In commemoration of the fiftieth anniversary of the death of Juan Bautista Justo, an entity of the thinned and perhaps nostalgic ranks of old socialists, the Fundación Juan B. Justo, has published this book on the political life and times of the founder of the Argentine Socialist party. It is the Spanish translation of the doctoral thesis of Donald F. Weinstein, submitted to the City University of New York in 1974. The foundation, whose relatively small membership is composed of activists of a party of little influence in Argentine political life for the past decades, takes apparent pride in presenting this work on Justo as a testimony of the foreign recognition given to the founder and spiritual mentor of Argentine socialism. The author and his sponsors have succeeded in convincing themselves that Justo rightly deserves a ranking in the pantheon of foremost Argentine political heroes along with Rivadavia, Alberdi, Sarmiento, and Mitre; and, further, that he stands tall beside Marx, Engels, Kautsky, Juarès, and Iglesias on the plane of international socialist thought. Closer to the truth is the likelihood that this humane and decent figure is but scantily appreciated in Argentina or elsewhere, and that he remains overshadowed—at least in the popular imagination in his homeland—by his archrival, the flamboyant and irrepressible Alfredo Palacios.
This political biography of Juan Bautista Justo (1865-1928) is a panegyric of nearly hagiographic proportions. Herein lies its most severe disappointment. It is not the case, from the reviewer’s vantage, that the protagonist is undeserving of praise for his abundant and commendable moral virtues. Justo had few equals as a medical doctor, weighty writer and journalist, teacher and legislator, stalwart proponent of cooperative movements, and generally as the voice of a fervent humanism that sought to assuage the harrowing pain and dislocation of the burgeoning Argentine population at the turn of the century. But in Donald Weinstein’s book one can find very little scrutiny of the regrettable defects in the man, his ideology, and tactics. Some critics easily may forgive his arrogance and others may blush over his disingenuousness. But the fact remains that Justo—and, of course, his sympathetic collaborators—never succeeded in mobilizing the masses into an effective political movement. After 1943 others did attain that goal.
To make the point bluntly, the Argentine Socialist party was a failure because of its inability to capture electoral support. It never came close to enjoying real power. Its history is marked by merely token victories. Its leadership, Justo included, was elitist and was mostly suckled on diluted European influences difficult to ingest in preindustrial Argentina. Its meager prestige was limited mostly to Buenos Aires. The party flourished on moral rage. Faithful always to a pre-Leninist Marxism, it eschewed violence in any form but it was frequently the target of violence unleashed by the government. Justo was himself nearly assassinated in an attempt upon him in June 1916, from which he escaped with a leg wound.

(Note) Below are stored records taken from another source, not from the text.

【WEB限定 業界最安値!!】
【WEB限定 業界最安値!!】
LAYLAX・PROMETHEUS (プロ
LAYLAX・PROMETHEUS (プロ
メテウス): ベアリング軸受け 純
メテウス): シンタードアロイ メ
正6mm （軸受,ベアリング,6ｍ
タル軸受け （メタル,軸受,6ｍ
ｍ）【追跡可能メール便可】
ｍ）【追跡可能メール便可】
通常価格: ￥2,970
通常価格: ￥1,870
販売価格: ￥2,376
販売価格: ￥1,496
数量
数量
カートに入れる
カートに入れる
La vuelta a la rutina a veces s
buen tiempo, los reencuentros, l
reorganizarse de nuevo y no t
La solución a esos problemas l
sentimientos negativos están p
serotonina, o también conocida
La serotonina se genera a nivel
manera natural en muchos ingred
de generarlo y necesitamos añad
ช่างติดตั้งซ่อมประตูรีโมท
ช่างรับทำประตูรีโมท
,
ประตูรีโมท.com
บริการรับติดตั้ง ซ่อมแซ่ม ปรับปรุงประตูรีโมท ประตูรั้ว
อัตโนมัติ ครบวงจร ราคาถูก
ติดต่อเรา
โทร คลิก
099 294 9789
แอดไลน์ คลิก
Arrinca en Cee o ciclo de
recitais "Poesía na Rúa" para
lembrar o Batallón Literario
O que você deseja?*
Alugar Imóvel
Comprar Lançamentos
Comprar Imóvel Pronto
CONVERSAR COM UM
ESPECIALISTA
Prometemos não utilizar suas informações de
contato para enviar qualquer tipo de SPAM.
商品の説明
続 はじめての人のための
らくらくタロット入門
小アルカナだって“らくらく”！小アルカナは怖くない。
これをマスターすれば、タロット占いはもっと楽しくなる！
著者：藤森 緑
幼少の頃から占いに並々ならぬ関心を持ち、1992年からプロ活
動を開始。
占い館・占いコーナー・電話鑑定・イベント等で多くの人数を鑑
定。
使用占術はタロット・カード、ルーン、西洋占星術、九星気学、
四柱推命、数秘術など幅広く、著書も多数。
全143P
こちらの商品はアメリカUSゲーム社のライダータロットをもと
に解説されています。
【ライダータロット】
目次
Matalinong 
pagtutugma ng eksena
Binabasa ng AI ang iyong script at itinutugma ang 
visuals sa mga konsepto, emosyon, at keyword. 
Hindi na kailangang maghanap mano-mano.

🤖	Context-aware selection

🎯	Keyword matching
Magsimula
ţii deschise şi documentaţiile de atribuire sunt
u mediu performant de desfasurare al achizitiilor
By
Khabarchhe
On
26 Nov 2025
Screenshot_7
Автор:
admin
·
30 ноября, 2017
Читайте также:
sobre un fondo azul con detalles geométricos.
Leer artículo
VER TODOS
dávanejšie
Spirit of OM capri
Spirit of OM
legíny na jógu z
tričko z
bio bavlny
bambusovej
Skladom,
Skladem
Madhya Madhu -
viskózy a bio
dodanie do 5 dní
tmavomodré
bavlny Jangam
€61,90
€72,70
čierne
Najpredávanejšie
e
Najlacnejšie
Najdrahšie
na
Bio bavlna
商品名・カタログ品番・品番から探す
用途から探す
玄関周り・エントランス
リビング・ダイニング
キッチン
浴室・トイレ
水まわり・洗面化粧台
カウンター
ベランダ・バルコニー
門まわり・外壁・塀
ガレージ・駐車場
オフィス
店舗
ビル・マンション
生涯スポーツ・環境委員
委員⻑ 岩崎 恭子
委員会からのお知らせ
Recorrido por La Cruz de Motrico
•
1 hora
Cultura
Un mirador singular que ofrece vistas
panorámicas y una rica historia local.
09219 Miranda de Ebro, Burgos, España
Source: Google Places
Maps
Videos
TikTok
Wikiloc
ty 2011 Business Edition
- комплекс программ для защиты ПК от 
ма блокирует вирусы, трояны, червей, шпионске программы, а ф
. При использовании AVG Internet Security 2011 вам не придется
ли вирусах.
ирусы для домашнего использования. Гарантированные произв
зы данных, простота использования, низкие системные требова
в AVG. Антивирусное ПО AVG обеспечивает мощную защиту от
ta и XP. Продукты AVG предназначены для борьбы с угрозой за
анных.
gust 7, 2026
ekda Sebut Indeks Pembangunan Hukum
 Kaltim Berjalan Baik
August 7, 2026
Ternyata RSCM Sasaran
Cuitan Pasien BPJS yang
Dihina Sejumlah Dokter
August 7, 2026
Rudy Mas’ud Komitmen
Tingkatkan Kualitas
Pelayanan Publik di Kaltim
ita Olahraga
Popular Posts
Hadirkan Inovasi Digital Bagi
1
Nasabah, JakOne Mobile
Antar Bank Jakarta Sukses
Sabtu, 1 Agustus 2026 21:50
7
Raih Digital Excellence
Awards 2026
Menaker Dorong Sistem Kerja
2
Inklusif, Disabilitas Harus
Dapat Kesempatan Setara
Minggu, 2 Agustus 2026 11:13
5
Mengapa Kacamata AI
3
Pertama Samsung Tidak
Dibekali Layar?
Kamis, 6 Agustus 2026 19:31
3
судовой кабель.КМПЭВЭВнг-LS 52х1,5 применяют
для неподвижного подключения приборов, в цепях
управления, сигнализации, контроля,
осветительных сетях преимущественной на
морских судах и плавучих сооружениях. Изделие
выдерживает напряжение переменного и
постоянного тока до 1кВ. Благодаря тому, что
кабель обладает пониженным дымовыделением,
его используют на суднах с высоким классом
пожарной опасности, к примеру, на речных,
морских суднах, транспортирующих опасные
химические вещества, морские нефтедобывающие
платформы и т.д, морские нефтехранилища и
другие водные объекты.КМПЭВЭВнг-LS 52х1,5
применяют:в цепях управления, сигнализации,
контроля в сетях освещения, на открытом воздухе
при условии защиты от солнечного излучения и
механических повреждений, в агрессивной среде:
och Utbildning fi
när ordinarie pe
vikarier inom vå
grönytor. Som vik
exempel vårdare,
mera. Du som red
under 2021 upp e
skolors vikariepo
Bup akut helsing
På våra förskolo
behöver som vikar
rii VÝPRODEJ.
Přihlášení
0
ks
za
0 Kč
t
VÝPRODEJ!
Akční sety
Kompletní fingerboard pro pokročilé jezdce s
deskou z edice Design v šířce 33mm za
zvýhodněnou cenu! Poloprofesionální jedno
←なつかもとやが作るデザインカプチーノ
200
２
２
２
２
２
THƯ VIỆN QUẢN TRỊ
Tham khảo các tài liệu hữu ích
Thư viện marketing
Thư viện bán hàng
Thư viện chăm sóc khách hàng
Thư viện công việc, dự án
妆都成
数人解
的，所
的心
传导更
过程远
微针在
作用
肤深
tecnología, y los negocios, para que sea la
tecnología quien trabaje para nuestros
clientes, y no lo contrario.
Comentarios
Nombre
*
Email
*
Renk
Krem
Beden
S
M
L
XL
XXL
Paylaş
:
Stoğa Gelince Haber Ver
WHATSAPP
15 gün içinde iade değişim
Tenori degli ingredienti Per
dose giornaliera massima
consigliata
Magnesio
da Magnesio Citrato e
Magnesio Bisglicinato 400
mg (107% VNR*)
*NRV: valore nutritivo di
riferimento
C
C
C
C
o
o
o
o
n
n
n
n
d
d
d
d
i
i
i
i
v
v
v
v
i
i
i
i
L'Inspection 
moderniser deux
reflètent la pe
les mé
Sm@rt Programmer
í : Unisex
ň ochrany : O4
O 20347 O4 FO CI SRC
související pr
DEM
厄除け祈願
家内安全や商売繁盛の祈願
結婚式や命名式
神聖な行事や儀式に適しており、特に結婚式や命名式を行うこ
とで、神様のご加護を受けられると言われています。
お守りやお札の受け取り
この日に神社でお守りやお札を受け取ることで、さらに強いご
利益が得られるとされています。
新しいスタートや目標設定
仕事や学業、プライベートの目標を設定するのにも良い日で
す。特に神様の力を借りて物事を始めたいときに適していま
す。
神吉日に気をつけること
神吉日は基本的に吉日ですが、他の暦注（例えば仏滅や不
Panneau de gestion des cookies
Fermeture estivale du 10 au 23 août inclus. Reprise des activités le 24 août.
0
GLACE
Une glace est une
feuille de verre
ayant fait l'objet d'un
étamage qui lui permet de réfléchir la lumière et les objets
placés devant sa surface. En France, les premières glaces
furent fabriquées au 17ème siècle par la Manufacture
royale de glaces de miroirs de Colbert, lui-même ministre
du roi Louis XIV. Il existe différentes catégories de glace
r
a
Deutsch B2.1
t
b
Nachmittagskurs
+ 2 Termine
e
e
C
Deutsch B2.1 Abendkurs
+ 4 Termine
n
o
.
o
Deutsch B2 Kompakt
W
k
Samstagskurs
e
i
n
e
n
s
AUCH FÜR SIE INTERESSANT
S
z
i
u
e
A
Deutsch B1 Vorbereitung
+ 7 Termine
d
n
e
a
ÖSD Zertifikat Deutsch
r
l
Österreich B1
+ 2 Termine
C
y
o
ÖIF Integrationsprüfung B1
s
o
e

What is conspicuously absent from Donald Weinstein’s treatment of Justo and the socialists is a diligent consideration of their flaws. He is inclined to explain their failures by consistently pointing an accusative finger at electoral corruption and the frustrating reluctance of immigrants to assume citizenship so as to participate in the political process. Warranted as are these denunciations, the matter remains clouded by other complications, many of them astutely pondered by Rodolfo Puiggrós in Las izquierdas y el problema nacional (Buenos Aires, 1967), a work cited by Weinstein.
From the pages of La Vanguardia, the long-lived and eloquent Socialist newspaper, and the massive writings of essays and books by Justo was launched a mighty stream of largely theoretical pomposities and enraged tirades and imprecations over three decades in the most active period of his estimable life. His style was that of an obstinate sermonizer, even in his sixteen years in legislative offices, and not that of the pragmatic politico who appreciated the mundane vote where it might have counted most. For all his moral zeal and despite his best intentions, Justo lacked charisma for all but socialist adepts of similar gentility. He was Argentina’s Eugene Debs. Soon after the party’s formation in 1896, the anarchists stole its thunder. After 1916 the Unión Cívica Radical preempted it. After 1943 Perón buried it.
Donald Weinstein has made ample use of a vast array of published materials by and on his esteemed subject. Much less information on the times and the people of the era seems to have concerned him. As endearing a romantic as is Justo, a depiction of him, his ideas, and work outside the context of the often grim realities of the Argentina of his day can only blur what should be weighed far more lucidly. There is no effort here, for example, to examine Justo’s economic theory and his proposals to offset mounting disjunctive forces in a rapidly developing nation. As it stands, one who reads this unsophisticated apologia of Juan Bautista Justo might gather that the “cruel economic machine” that rules the life of mankind can be guided by moral force alone. It is probable that some who sought guidance in Justo found some comfort in this form of innocence, while at the same time it is also probable that others—one suspects a majority—found only despair or resignation. Perhaps in this we have a clue as to the fate of Justo and his followers.